DIRECTIONS FOR THIS TASK — The listing below is the input. Say how many of its lines contain "Adenocarcinoma", giving the number alone.

SOURCE MATERIAL —
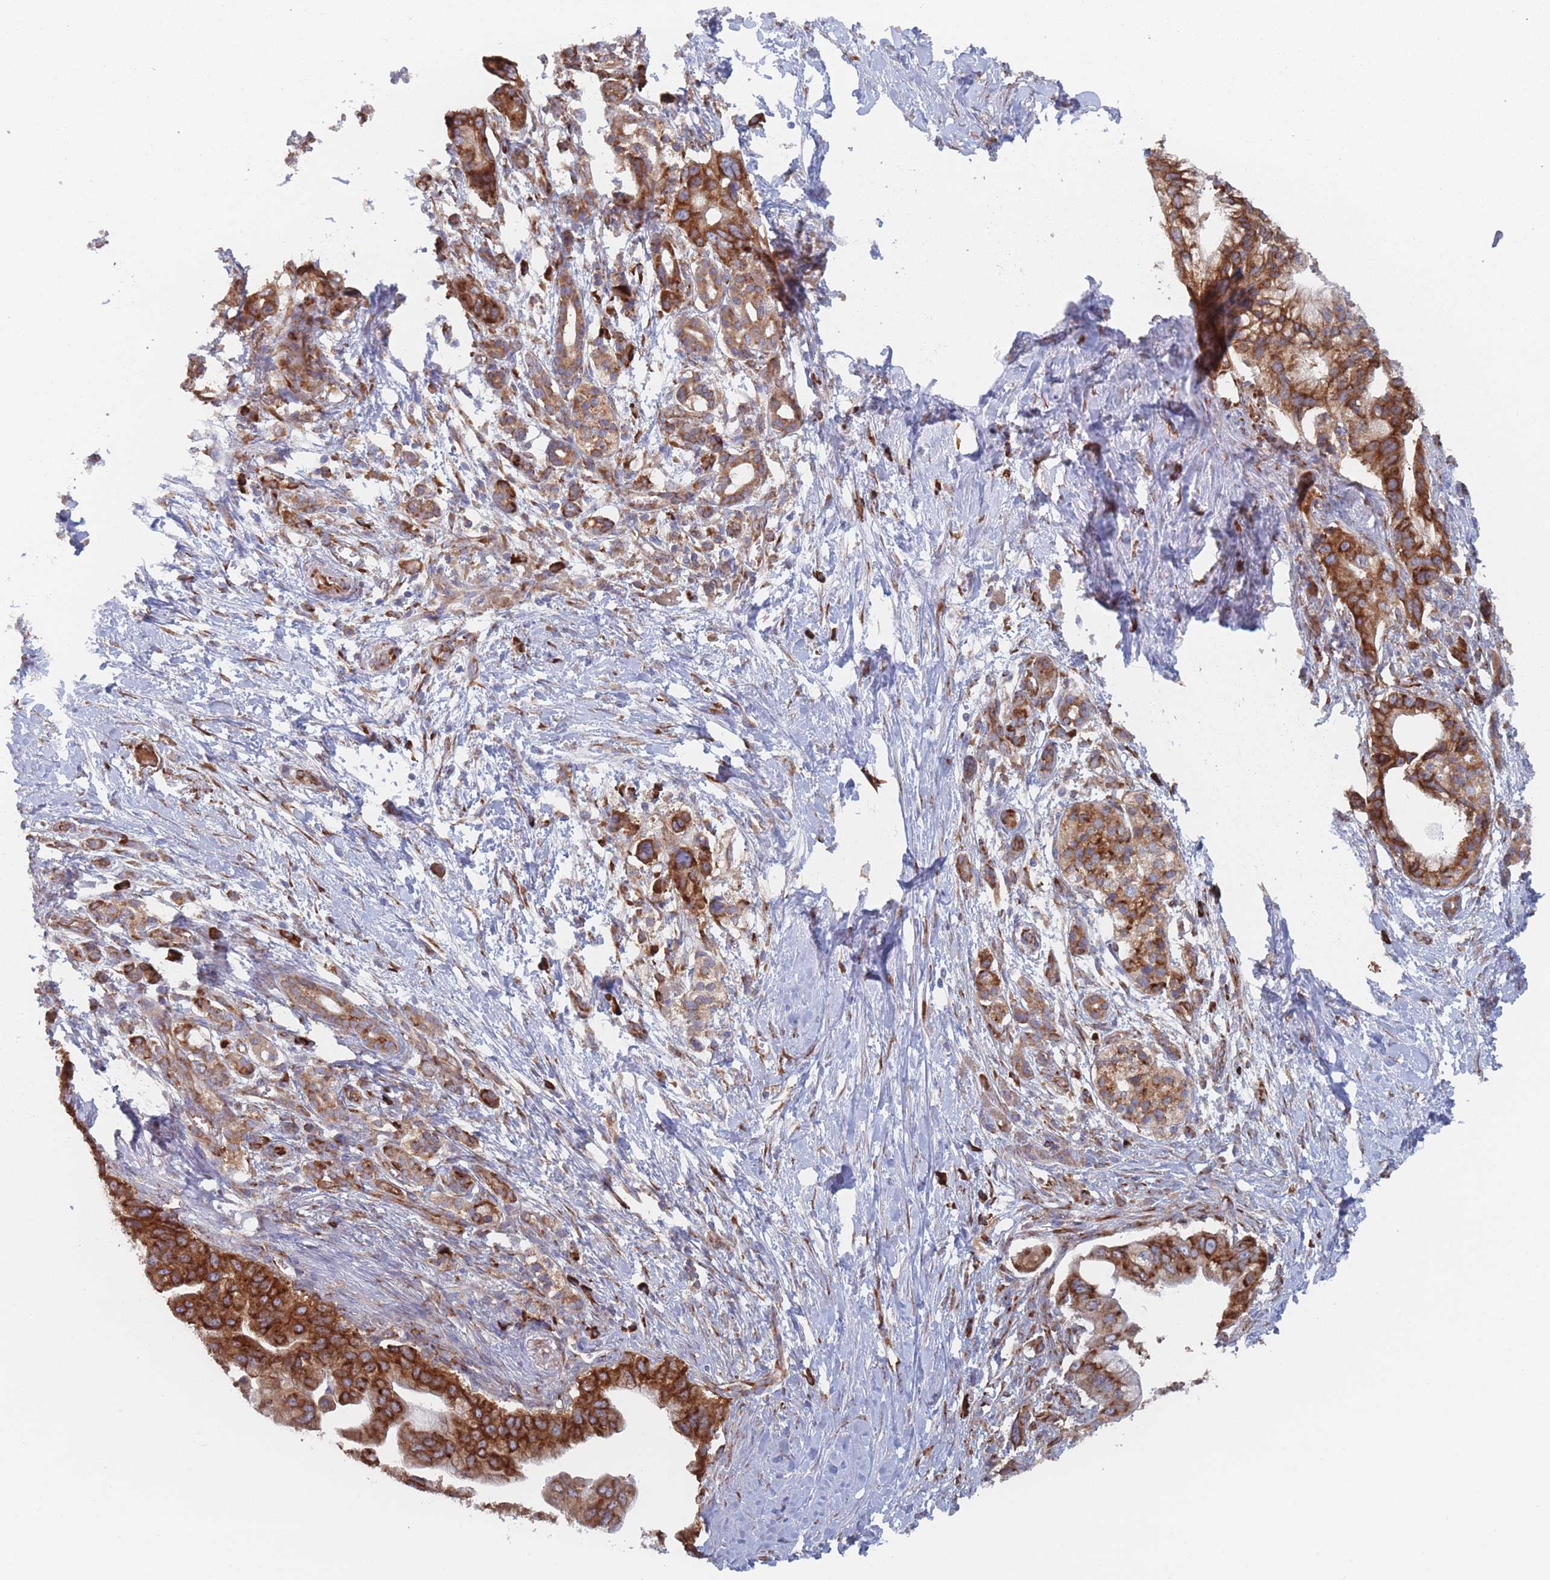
{"staining": {"intensity": "strong", "quantity": ">75%", "location": "cytoplasmic/membranous"}, "tissue": "pancreatic cancer", "cell_type": "Tumor cells", "image_type": "cancer", "snomed": [{"axis": "morphology", "description": "Adenocarcinoma, NOS"}, {"axis": "topography", "description": "Pancreas"}], "caption": "Human pancreatic adenocarcinoma stained with a protein marker reveals strong staining in tumor cells.", "gene": "EEF1B2", "patient": {"sex": "male", "age": 68}}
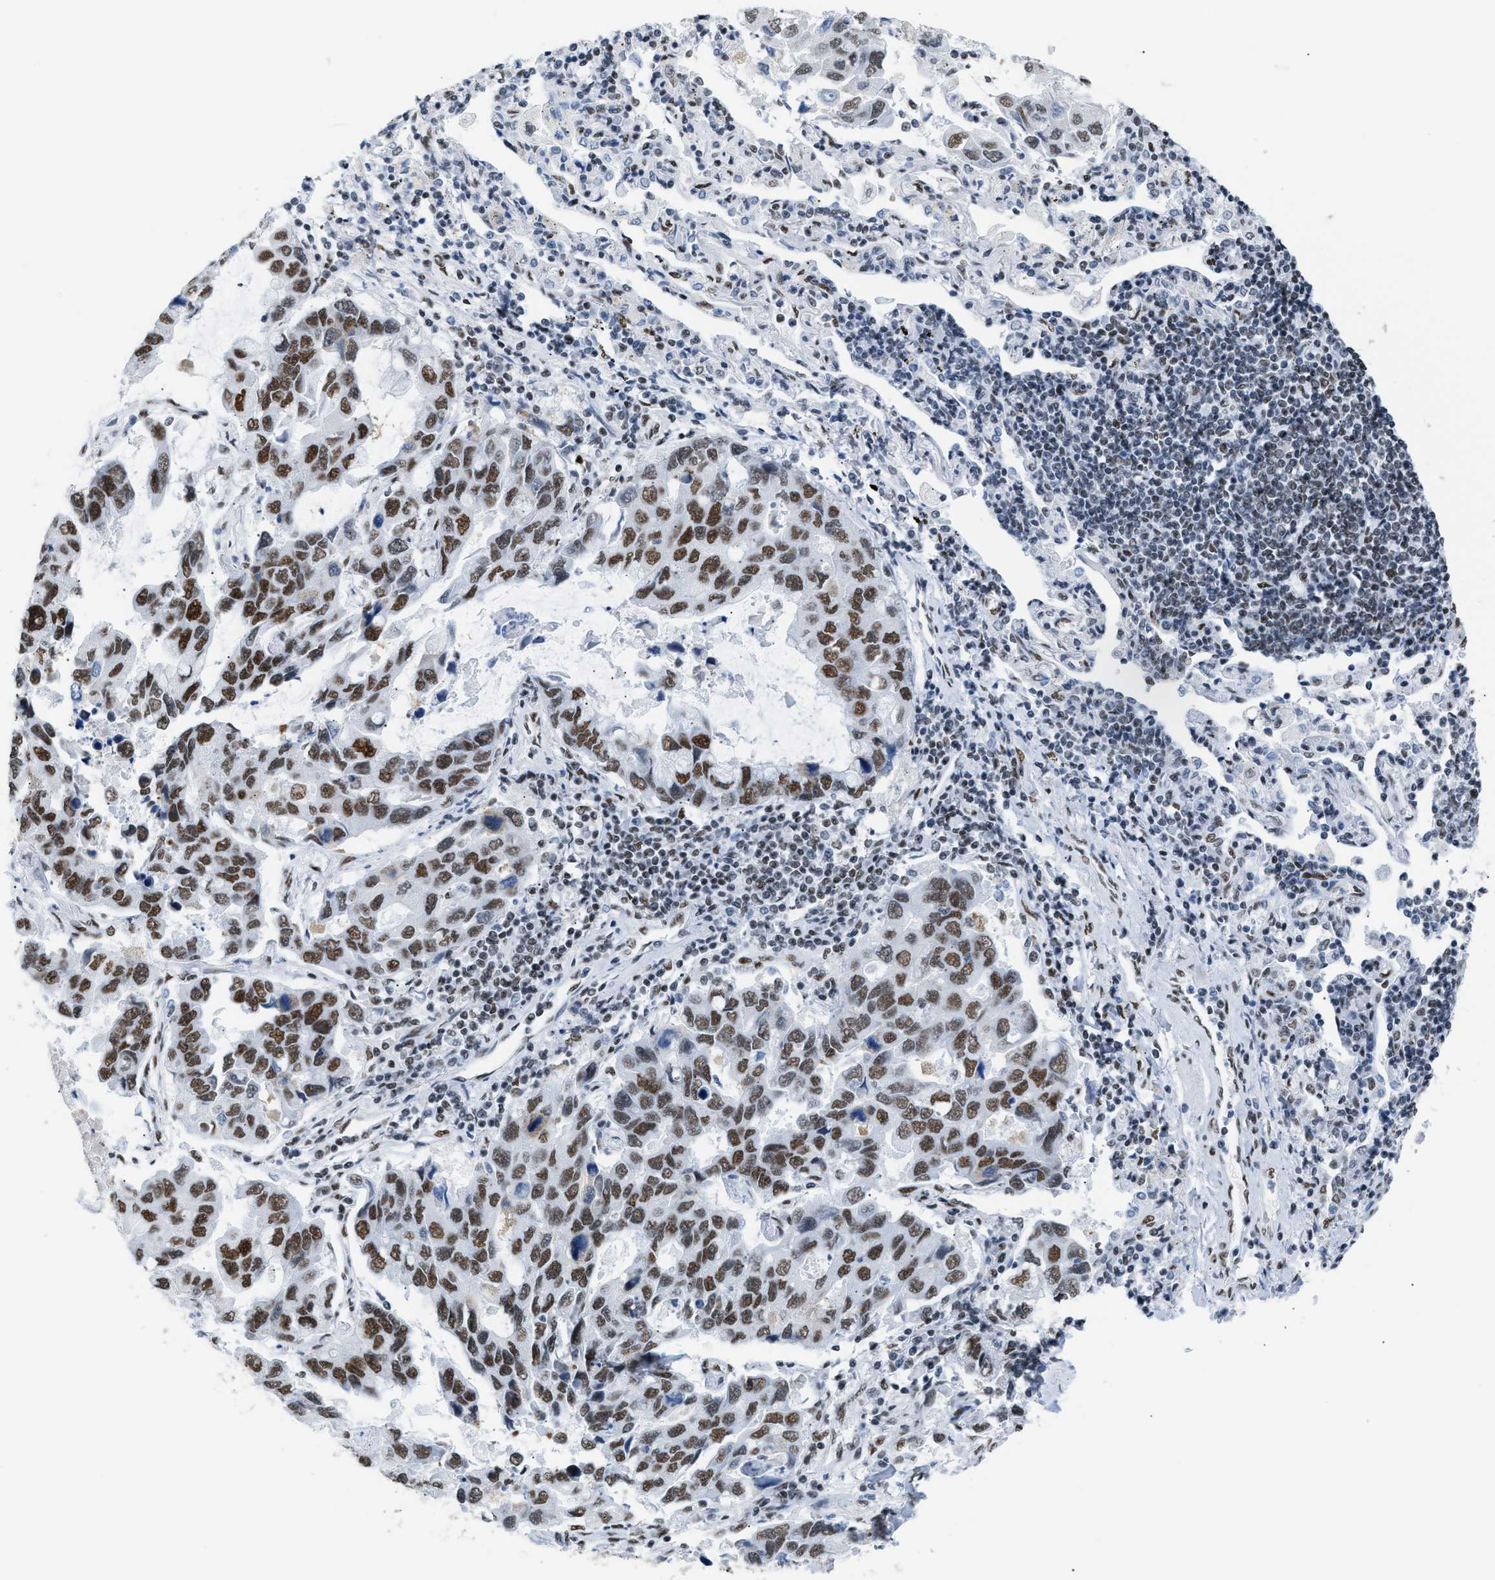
{"staining": {"intensity": "moderate", "quantity": ">75%", "location": "nuclear"}, "tissue": "lung cancer", "cell_type": "Tumor cells", "image_type": "cancer", "snomed": [{"axis": "morphology", "description": "Adenocarcinoma, NOS"}, {"axis": "topography", "description": "Lung"}], "caption": "IHC photomicrograph of neoplastic tissue: human lung adenocarcinoma stained using IHC demonstrates medium levels of moderate protein expression localized specifically in the nuclear of tumor cells, appearing as a nuclear brown color.", "gene": "CCAR2", "patient": {"sex": "male", "age": 64}}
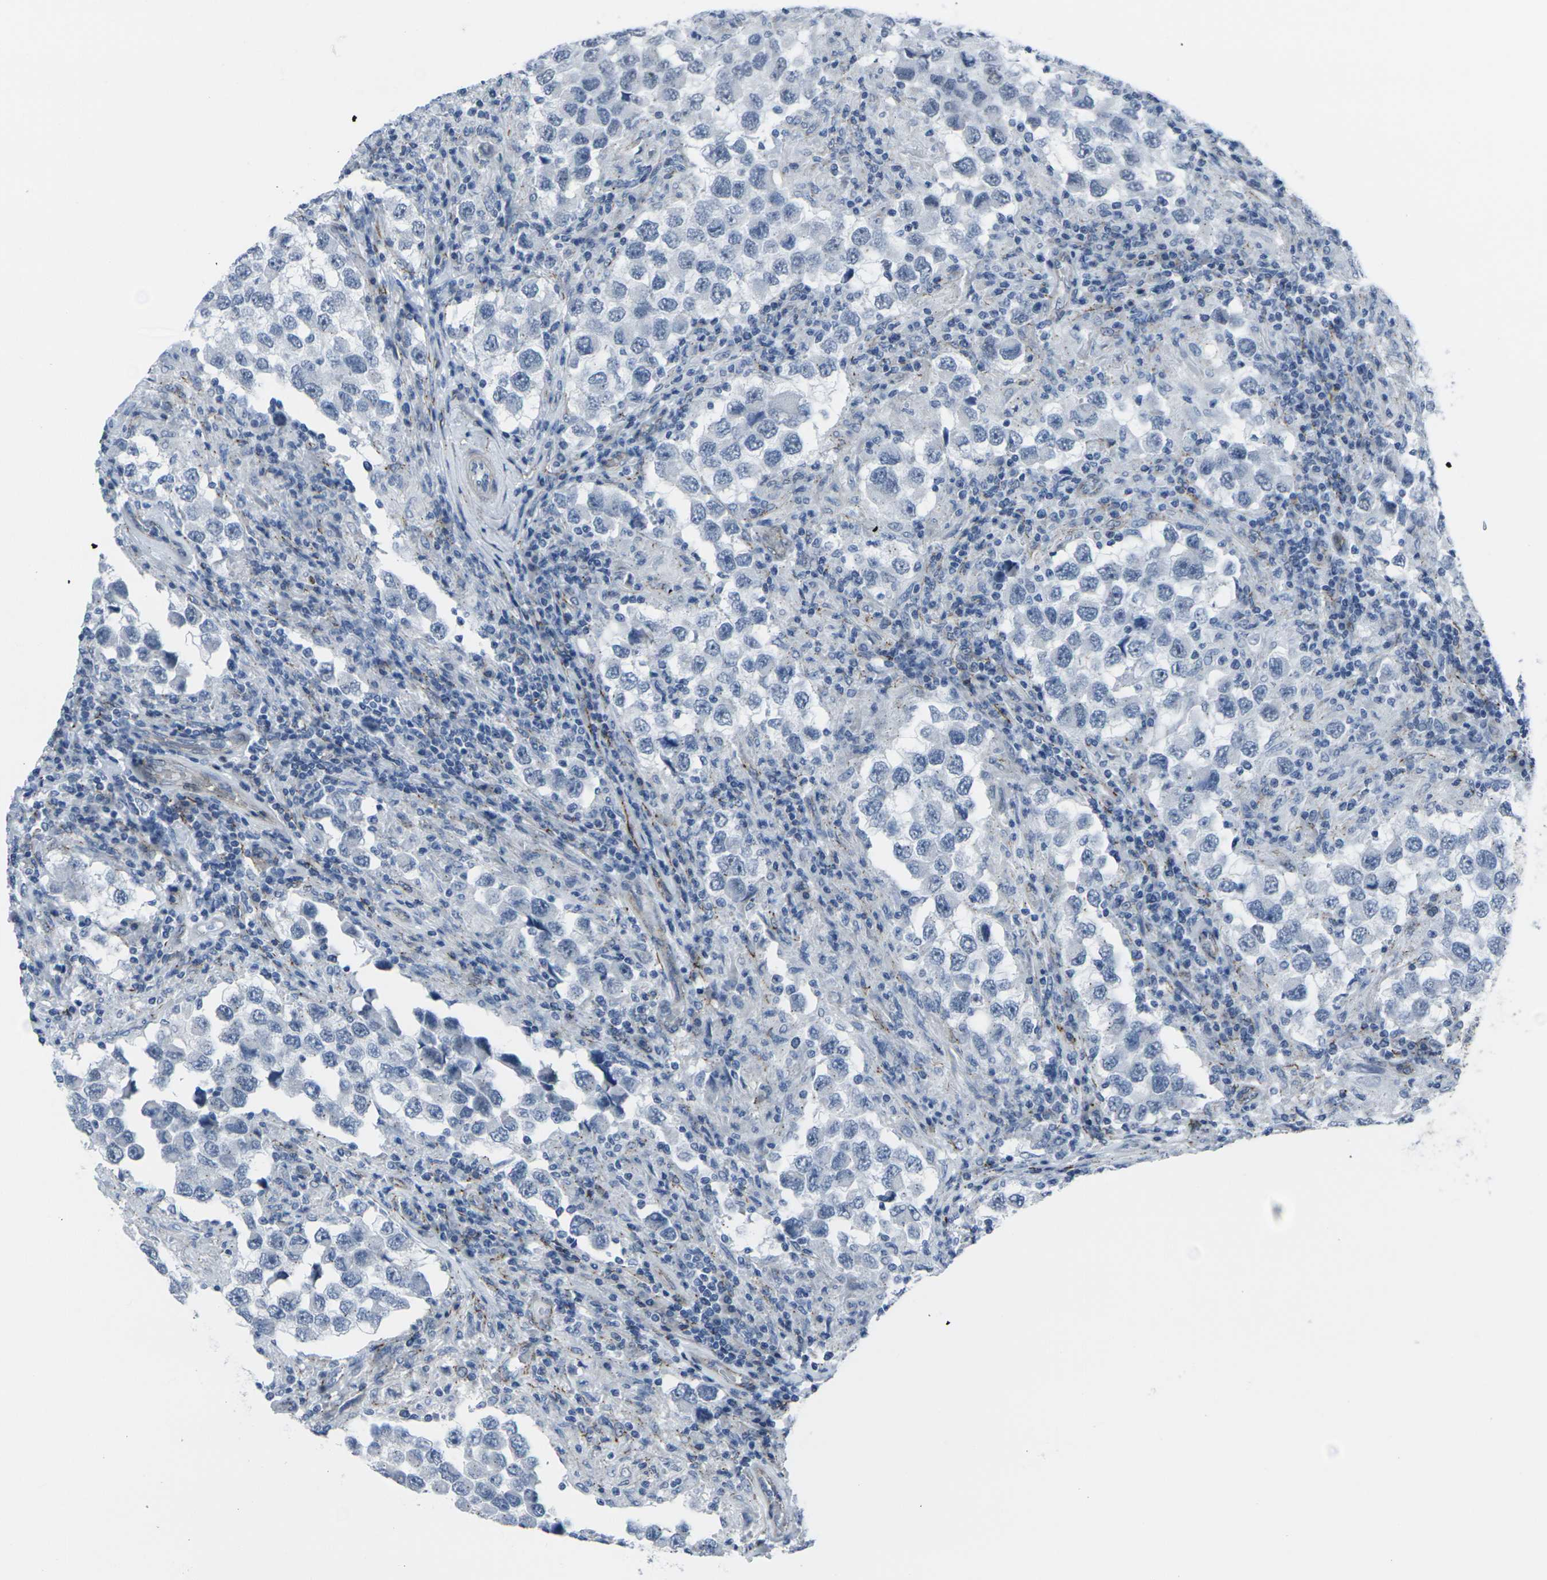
{"staining": {"intensity": "negative", "quantity": "none", "location": "none"}, "tissue": "testis cancer", "cell_type": "Tumor cells", "image_type": "cancer", "snomed": [{"axis": "morphology", "description": "Carcinoma, Embryonal, NOS"}, {"axis": "topography", "description": "Testis"}], "caption": "Tumor cells are negative for protein expression in human testis cancer.", "gene": "CDH11", "patient": {"sex": "male", "age": 21}}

RESULT — 2